Why Our Children’s Future No Longer Looks So Bright
A specter haunts America: downward mobility. Every generation, we believe, should live better than its predecessor. By and large, Americans still embrace that promise. A Pew survey earlier this year found that 48 percent of respondents felt that their children’s living standards would exceed their own. Although that’s down from 61 percent in 2002, it’s on a par with the mid-1990s. But these expectations could be dashed. For young Americans, the future could be dimmer.
Along with jobs, the 2012 presidential election could be fought over this issue. “Can the Middle Class Be Saved?” worried a recent cover story in the Atlantic. Pessimism rises with schooling.

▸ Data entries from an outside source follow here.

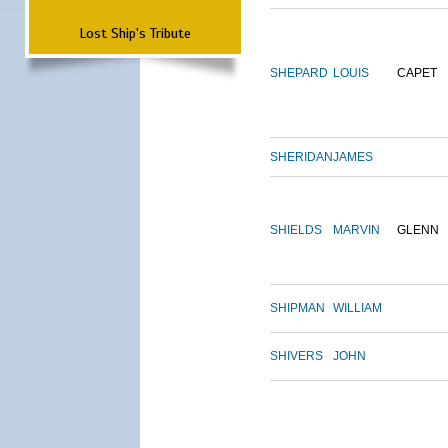
Lost Ship's Tribute
SHEPARD
LOUIS
CAPET
SHERIDAN
JAMES
SHIELDS
MARVIN
GLENN
SHIPMAN
WILLIAM
SHIVERS
JOHN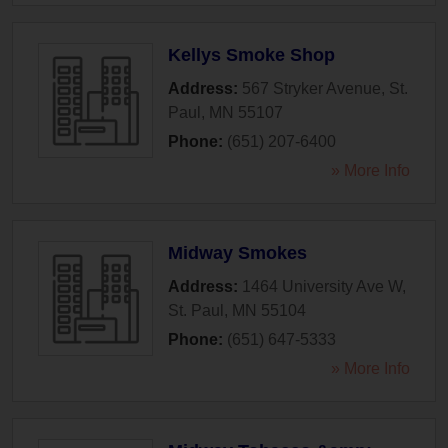
Kellys Smoke Shop
Address:
567 Stryker Avenue
,
St.
Paul
,
MN
55107
Phone:
(651) 207-6400
» More Info
Midway Smokes
Address:
1464 University Ave W
,
St. Paul
,
MN
55104
Phone:
(651) 647-5333
» More Info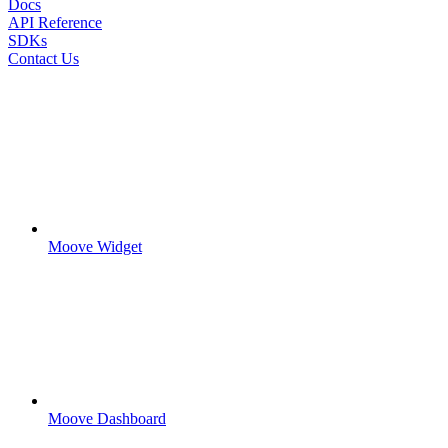
Docs
API Reference
SDKs
Contact Us
Moove Widget
Moove Dashboard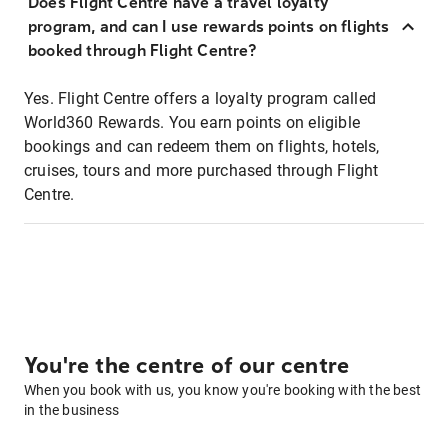
Does Flight Centre have a travel loyalty
program, and can I use rewards points on flights
booked through Flight Centre?
Yes. Flight Centre offers a loyalty program called
World360 Rewards. You earn points on eligible
bookings and can redeem them on flights, hotels,
cruises, tours and more purchased through Flight
Centre.
You're the centre of our centre
When you book with us, you know you're booking with the best
in the business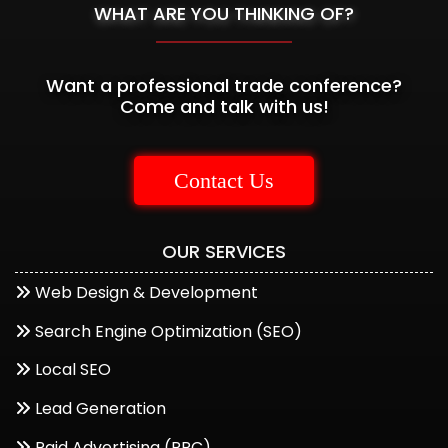
WHAT ARE YOU THINKING OF?
Want a professional trade conference?
Come and talk with us!
Contact Us
OUR SERVICES
Web Design & Development
Start a Conversation
Search Engine Optimization (SEO)
Hi..! Click one of our member below to chat on
Local SEO
Whatsapp
Lead Generation
The team typically replies in a few minutes.
Paid Advertising (PPC)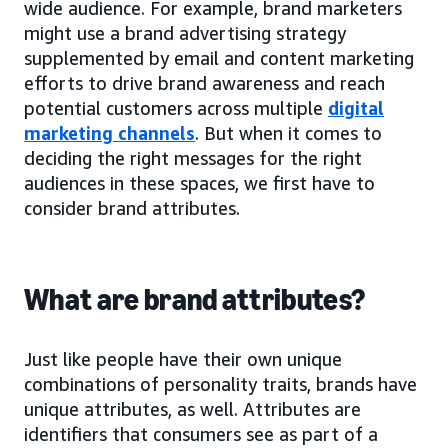
wide audience. For example, brand marketers
might use a brand advertising strategy
supplemented by email and content marketing
efforts to drive brand awareness and reach
potential customers across multiple
digital
marketing channels
. But when it comes to
deciding the right messages for the right
audiences in these spaces, we first have to
consider brand attributes.
What are brand attributes?
Just like people have their own unique
combinations of personality traits, brands have
unique attributes, as well. Attributes are
identifiers that consumers see as part of a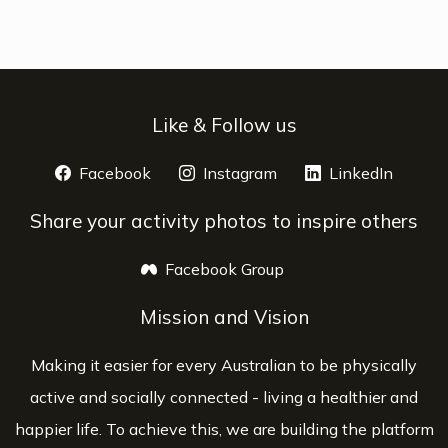
Like & Follow us
Facebook
opens a new window
Instagram
opens a new window
LinkedIn
opens 
Share your activity photos to inspire others
Facebook Group
opens a new window
Mission and Vision
Making it easier for every Australian to be physically
active and socially connected - living a healthier and
happier life. To achieve this, we are building the platform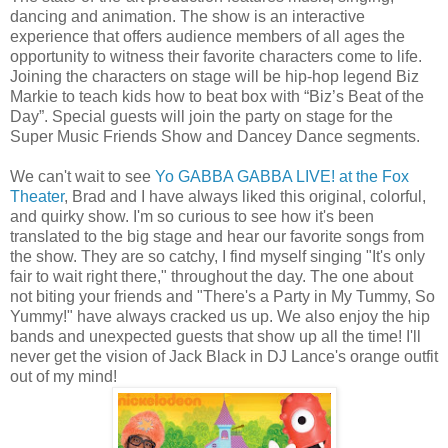
dancing and animation. The show is an interactive
experience that offers audience members of all ages the
opportunity to witness their favorite characters come to life.
Joining the characters on stage will be hip-hop legend Biz
Markie to teach kids how to beat box with “Biz’s Beat of the
Day”. Special guests will join the party on stage for the
Super Music Friends Show and Dancey Dance segments.
We can't wait to see
Yo GABBA GABBA LIVE! at the Fox
Theater
, Brad and I have always liked this original, colorful,
and quirky show. I'm so curious to see how it's been
translated to the big stage and hear our favorite songs from
the show. They are so catchy, I find myself singing "It's only
fair to wait right there," throughout the day. The one about
not biting your friends and "There's a Party in My Tummy, So
Yummy!" have always cracked us up. We also enjoy the hip
bands and unexpected guests that show up all the time! I'll
never get the vision of Jack Black in DJ Lance's orange outfit
out of my mind!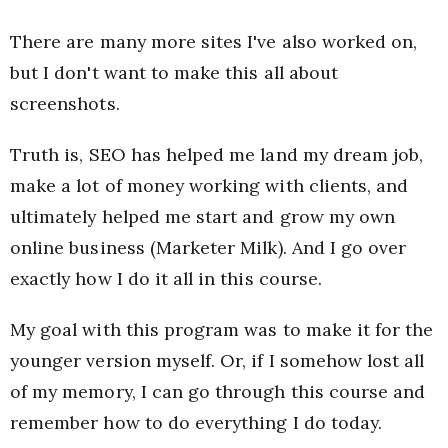
There are many more sites I've also worked on,
but I don't want to make this all about
screenshots.
Truth is, SEO has helped me land my dream job,
make a lot of money working with clients, and
ultimately helped me start and grow my own
online business (Marketer Milk). And I go over
exactly how I do it all in this course.
My goal with this program was to make it for the
younger version myself. Or, if I somehow lost all
of my memory, I can go through this course and
remember how to do everything I do today.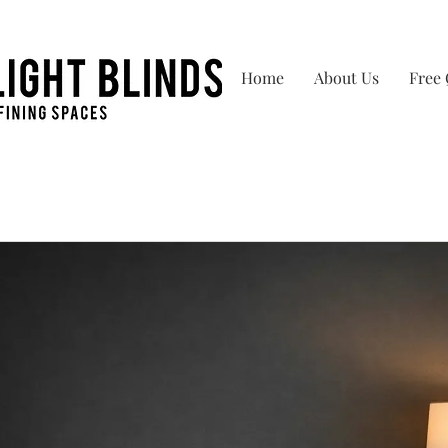
Home
About Us
Free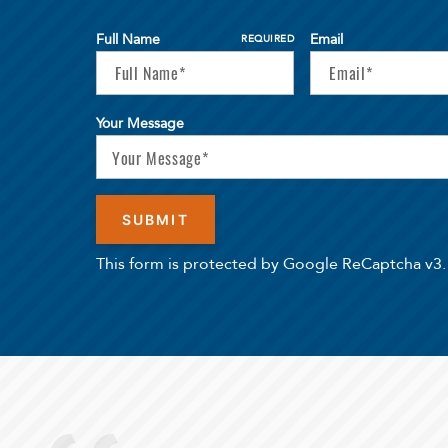
Full Name
Email
REQUIRED
Your Message
This form is protected by Google ReCaptcha v3.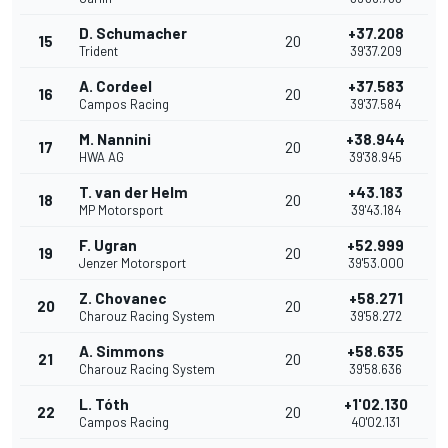
D. Schumacher
+37.208
15
20
Trident
39'37.209
A. Cordeel
+37.583
16
20
Campos Racing
39'37.584
M. Nannini
+38.944
17
20
HWA AG
39'38.945
T. van der Helm
+43.183
18
20
MP Motorsport
39'43.184
F. Ugran
+52.999
19
20
Jenzer Motorsport
39'53.000
Z. Chovanec
+58.271
20
20
Charouz Racing System
39'58.272
A. Simmons
+58.635
21
20
Charouz Racing System
39'58.636
L. Tóth
+1'02.130
22
20
Campos Racing
40'02.131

In the Pew poll, 54 percent of respondents with a high-school diploma or less felt their children would do better; only 35 percent of graduate school alums agreed. “A kind of depression has set in,” writes Washington Post columnist Richard Cohen. “We’ve lost our mojo, our groove.”

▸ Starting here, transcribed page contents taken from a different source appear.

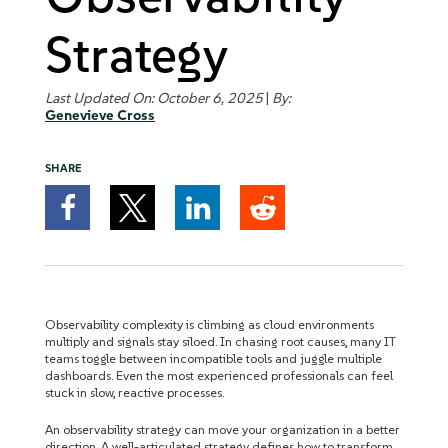
Strategy
Last Updated On: October 6, 2025
|
By:
Genevieve Cross
SHARE
Observability complexity is climbing as cloud environments
multiply and signals stay siloed. In chasing root causes, many IT
teams toggle between incompatible tools and juggle multiple
dashboards. Even the most experienced professionals can feel
stuck in slow, reactive processes.
An observability strategy can move your organization in a better
direction. A well-articulated strategy defines how to transform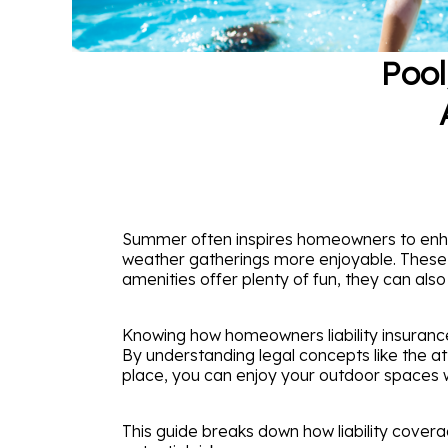
Pool
Summer often inspires homeowners to enha
weather gatherings more enjoyable. These ad
amenities offer plenty of fun, they can als
Knowing how homeowners liability insurance
By understanding legal concepts like the a
place, you can enjoy your outdoor spaces 
This guide breaks down how liability cover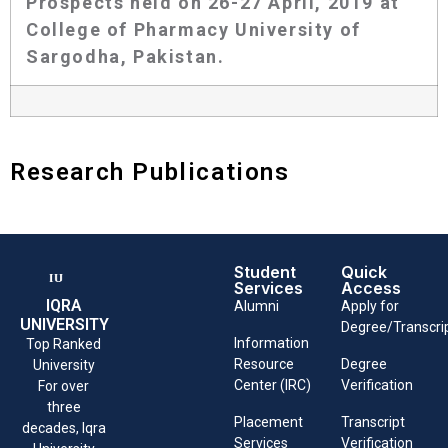
Prospects held on 26-27 April, 2019 at
College of Pharmacy University of
Sargodha, Pakistan.
Research Publications
Student
Quick
Services
Access
IQRA
Alumni
Apply for
UNIVERSITY
Degree/Transcri
Information
Top Ranked
Resource
Degree
University
Center (IRC)
Verification
For over
three
Placement
Transcript
decades, Iqra
Services
Verification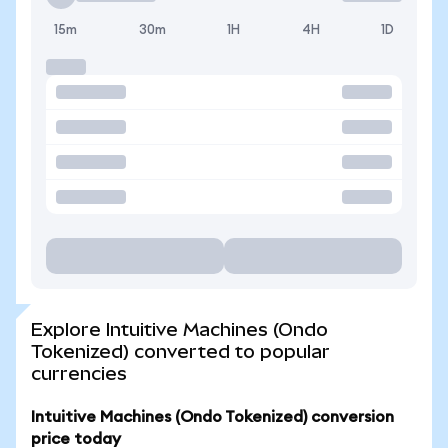
15m
30m
1H
4H
1D
Explore Intuitive Machines (Ondo
Tokenized) converted to popular
currencies
Intuitive Machines (Ondo Tokenized) conversion
price today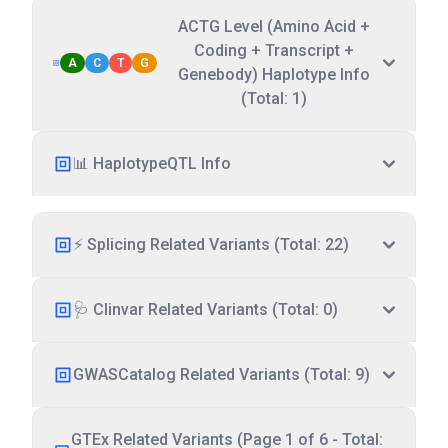
ACTG Level (Amino Acid +
Coding + Transcript +
A
C
T
G
Genebody) Haplotype Info
(Total: 1)
📊 HaplotypeQTL Info
⚡ Splicing Related Variants (Total: 22)
🩺 Clinvar Related Variants (Total: 0)
GWASCatalog Related Variants (Total: 9)
GTEx Related Variants (Page 1 of 6 - Total: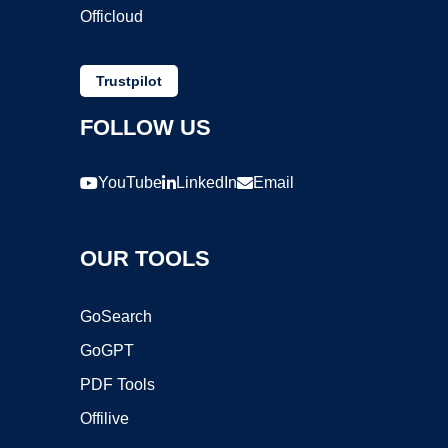
Officloud
Trustpilot
FOLLOW US
YouTube
LinkedIn
Email
OUR TOOLS
GoSearch
GoGPT
PDF Tools
Offilive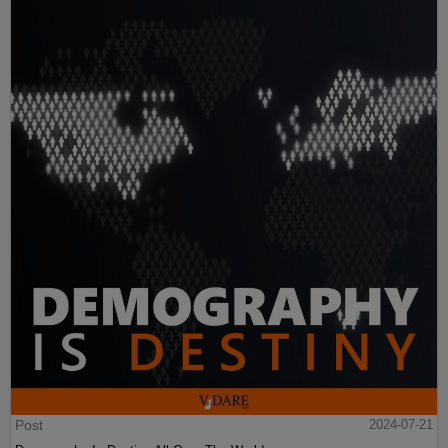
Post
2024-07-21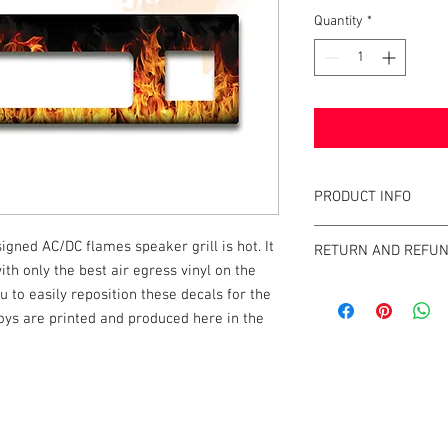
Quantity
*
PRODUCT INFO
What are GameBlades
signed AC/DC flames speaker grill is hot. It
RETURN AND REFUN
They're repositionable
th only the best air egress vinyl on the
extend the visual game 
We strive to design an
u to easily reposition these decals for the
machines. They're mad
GameBlades™ on the ma
 boys are printed and produced here in the
and designed and craf
please email us direct
The Air-Egress technol
almost instantly for ti
repossitionalble and is
k |
Send us a line
or
CALL US
printers.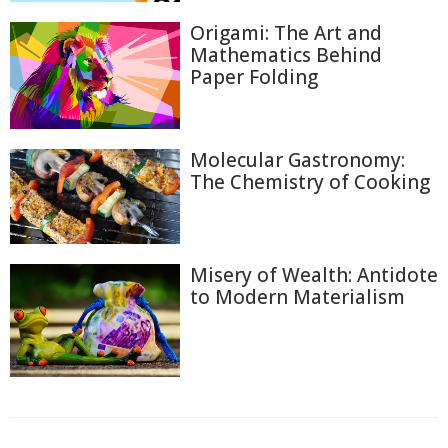
Origami: The Art and
Mathematics Behind
Paper Folding
Molecular Gastronomy:
The Chemistry of Cooking
Misery of Wealth: Antidote
to Modern Materialism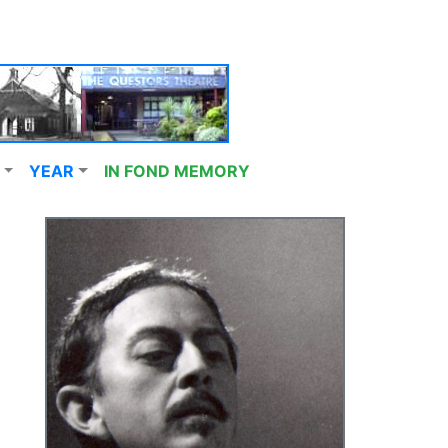
YEAR
IN FOND MEMORY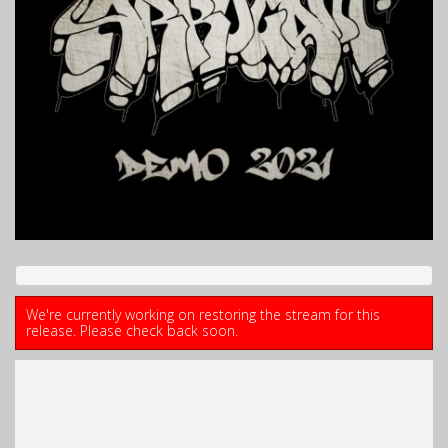
We're currently working on restoring the stream for this
release. Please check back soon.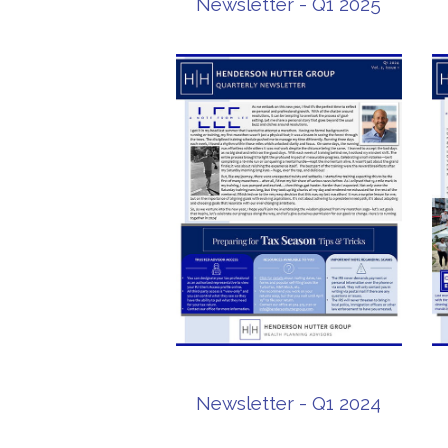
Newsletter - Q1 2025
Newsletter - Q1 2024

America is a competitive society. It’s not guaranteed that children achieve their parents’ relative economic status: The children of parents in the richest 20 percent won’t automatically stay in the richest 20 percent. Some children advance; some fall. But if overall incomes are rising, even those who don’t advance relatively often have higher absolute incomes than their parents. Studies by the Pew Economic Mobility Project confirm this. Two-thirds of Americans have higher incomes than their parents; half of those either ranked in the same spot of the economic distribution as their parents or lower.